> _TRY IT_:
From the line with "propone y a quiénes" through the line with "Atidaryti nemoką paskyrą", repeat the entries verbatim, both end lines included, and add nothing.

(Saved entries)
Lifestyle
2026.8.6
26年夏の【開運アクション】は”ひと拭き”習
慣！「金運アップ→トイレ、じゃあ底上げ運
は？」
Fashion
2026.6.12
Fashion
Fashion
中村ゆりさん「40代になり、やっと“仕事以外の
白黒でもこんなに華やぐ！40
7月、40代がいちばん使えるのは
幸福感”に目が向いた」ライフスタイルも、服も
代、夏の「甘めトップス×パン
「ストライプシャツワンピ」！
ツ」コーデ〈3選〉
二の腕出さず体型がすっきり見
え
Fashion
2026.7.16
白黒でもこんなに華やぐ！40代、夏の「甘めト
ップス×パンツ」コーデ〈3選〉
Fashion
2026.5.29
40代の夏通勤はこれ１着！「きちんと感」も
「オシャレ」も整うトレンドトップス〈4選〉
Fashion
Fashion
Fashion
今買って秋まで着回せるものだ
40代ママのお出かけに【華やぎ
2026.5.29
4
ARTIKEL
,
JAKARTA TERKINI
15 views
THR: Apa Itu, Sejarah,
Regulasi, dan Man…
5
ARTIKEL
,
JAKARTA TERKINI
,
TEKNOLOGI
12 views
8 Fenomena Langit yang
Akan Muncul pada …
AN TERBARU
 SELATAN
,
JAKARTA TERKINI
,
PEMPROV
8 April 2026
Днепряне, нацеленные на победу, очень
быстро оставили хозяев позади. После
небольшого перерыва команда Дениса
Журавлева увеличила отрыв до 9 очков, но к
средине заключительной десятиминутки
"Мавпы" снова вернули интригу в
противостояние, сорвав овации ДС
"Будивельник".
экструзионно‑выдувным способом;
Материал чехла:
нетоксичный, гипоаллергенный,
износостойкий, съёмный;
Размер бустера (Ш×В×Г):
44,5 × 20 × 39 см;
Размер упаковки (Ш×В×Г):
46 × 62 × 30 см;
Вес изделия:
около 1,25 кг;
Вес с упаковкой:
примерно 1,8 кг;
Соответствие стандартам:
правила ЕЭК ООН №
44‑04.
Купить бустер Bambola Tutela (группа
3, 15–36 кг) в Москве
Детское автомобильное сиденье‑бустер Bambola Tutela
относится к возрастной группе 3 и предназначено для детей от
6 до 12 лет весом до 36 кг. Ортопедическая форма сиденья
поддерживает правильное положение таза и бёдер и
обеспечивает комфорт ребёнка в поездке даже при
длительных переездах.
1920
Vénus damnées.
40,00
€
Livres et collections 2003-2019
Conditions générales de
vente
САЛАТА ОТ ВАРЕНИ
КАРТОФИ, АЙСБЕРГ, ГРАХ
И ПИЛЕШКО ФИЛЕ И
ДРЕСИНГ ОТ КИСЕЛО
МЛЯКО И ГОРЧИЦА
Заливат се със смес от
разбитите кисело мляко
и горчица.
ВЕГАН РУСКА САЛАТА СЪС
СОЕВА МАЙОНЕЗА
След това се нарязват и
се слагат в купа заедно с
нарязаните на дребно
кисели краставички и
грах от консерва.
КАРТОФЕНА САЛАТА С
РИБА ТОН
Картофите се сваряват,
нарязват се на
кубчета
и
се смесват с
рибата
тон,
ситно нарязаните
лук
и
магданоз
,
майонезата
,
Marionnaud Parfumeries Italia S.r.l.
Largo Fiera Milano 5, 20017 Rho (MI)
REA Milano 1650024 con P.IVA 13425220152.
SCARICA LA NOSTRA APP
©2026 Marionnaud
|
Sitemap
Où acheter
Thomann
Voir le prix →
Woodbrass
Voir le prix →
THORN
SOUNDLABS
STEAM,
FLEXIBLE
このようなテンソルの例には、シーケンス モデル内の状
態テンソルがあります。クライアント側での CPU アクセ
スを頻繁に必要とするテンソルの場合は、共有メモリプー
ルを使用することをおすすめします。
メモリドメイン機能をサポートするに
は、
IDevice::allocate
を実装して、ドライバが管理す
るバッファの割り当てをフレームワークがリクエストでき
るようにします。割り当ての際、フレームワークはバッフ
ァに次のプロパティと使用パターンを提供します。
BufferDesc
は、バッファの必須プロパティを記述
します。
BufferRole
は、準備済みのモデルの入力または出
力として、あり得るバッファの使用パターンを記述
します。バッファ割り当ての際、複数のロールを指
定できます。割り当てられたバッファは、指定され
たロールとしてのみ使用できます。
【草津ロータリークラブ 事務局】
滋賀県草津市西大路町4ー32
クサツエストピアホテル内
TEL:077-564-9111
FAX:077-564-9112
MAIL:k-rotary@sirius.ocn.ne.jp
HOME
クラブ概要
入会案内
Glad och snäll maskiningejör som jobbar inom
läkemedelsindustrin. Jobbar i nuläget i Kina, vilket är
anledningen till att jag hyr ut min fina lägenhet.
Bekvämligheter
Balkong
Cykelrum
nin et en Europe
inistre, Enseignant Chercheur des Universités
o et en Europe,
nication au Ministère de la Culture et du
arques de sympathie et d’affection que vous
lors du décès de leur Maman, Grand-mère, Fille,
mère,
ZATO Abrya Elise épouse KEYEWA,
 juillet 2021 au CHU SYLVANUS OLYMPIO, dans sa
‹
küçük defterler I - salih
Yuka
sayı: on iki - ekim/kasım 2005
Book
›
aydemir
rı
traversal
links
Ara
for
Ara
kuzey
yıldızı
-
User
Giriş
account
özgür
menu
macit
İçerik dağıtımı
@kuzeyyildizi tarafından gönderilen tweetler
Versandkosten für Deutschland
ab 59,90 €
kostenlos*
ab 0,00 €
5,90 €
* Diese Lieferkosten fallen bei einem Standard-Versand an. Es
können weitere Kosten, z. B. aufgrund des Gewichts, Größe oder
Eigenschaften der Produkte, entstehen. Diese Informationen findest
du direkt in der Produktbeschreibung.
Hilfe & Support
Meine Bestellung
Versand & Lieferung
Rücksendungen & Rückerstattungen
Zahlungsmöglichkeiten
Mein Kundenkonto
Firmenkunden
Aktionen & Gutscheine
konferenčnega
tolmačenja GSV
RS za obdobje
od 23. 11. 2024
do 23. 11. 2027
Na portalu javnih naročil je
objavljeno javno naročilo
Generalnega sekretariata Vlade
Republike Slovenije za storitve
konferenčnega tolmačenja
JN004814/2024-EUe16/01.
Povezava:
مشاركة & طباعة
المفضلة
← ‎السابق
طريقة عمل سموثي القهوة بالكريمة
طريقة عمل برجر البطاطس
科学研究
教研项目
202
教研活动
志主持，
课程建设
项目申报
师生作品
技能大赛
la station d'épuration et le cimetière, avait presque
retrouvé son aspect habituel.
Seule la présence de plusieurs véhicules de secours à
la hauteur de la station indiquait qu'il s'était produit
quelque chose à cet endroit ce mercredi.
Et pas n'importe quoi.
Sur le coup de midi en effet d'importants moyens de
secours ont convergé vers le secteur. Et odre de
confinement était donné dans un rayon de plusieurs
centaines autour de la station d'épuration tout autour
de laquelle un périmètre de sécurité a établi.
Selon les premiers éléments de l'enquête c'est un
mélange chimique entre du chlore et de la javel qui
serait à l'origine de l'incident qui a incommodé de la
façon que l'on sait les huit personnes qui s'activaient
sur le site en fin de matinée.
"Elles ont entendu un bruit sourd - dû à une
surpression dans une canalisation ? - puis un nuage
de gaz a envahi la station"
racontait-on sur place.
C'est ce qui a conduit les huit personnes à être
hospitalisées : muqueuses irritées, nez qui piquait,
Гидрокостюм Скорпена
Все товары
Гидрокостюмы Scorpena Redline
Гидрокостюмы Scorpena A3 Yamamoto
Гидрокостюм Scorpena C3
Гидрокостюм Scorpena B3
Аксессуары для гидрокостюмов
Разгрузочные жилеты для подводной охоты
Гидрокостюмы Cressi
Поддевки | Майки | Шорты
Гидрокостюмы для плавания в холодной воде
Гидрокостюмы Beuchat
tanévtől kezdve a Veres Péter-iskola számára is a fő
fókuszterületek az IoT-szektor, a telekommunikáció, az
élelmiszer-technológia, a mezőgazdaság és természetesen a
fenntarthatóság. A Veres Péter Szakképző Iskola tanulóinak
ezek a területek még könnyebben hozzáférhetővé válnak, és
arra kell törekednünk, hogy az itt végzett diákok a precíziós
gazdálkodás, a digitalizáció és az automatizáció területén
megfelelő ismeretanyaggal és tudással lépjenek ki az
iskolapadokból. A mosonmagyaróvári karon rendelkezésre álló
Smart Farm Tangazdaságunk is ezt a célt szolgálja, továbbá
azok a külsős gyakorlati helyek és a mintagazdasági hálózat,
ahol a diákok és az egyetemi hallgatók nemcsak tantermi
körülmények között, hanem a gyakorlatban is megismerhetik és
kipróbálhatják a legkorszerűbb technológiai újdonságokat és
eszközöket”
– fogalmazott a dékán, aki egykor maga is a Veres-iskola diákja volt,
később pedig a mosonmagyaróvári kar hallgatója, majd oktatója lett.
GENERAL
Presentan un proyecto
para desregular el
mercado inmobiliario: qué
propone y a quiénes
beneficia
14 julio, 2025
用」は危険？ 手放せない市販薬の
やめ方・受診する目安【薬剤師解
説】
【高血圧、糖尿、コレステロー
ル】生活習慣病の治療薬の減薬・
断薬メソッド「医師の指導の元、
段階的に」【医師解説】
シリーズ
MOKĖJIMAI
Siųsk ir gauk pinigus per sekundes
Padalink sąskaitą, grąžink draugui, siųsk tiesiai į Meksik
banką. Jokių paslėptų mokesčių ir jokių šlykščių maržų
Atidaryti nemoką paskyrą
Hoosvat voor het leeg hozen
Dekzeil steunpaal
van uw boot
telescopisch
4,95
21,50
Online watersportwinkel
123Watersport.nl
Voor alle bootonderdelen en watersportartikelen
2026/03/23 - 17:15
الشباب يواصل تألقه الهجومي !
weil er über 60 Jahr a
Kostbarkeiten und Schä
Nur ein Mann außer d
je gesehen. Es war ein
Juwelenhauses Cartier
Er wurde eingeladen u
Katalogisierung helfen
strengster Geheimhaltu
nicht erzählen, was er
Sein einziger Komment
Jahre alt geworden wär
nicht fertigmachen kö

> _RESULT FOR THIS TASK_:
propone y a quiénes
beneficia
14 julio, 2025
用」は危険？ 手放せない市販薬の
やめ方・受診する目安【薬剤師解
説】
【高血圧、糖尿、コレステロー
ル】生活習慣病の治療薬の減薬・
断薬メソッド「医師の指導の元、
段階的に」【医師解説】
シリーズ
MOKĖJIMAI
Siųsk ir gauk pinigus per sekundes
Padalink sąskaitą, grąžink draugui, siųsk tiesiai į Meksik
banką. Jokių paslėptų mokesčių ir jokių šlykščių maržų
Atidaryti nemoką paskyrą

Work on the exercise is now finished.